== Segment start ==

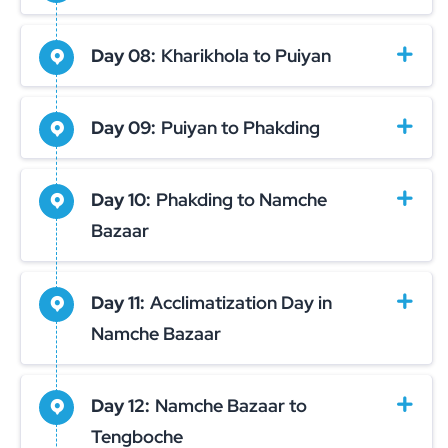
Day 08:
Kharikhola to Puiyan
Day 09:
Puiyan to Phakding
Day 10:
Phakding to Namche
Bazaar
Day 11:
Acclimatization Day in
Namche Bazaar
Day 12:
Namche Bazaar to
Tengboche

== Segment end ==

Omit the pictures, then output every record exactly as given.

YOUR SOLUTION
Day 08:
Kharikhola to Puiyan
Day 09:
Puiyan to Phakding
Day 10:
Phakding to Namche
Bazaar
Day 11:
Acclimatization Day in
Namche Bazaar
Day 12:
Namche Bazaar to
Tengboche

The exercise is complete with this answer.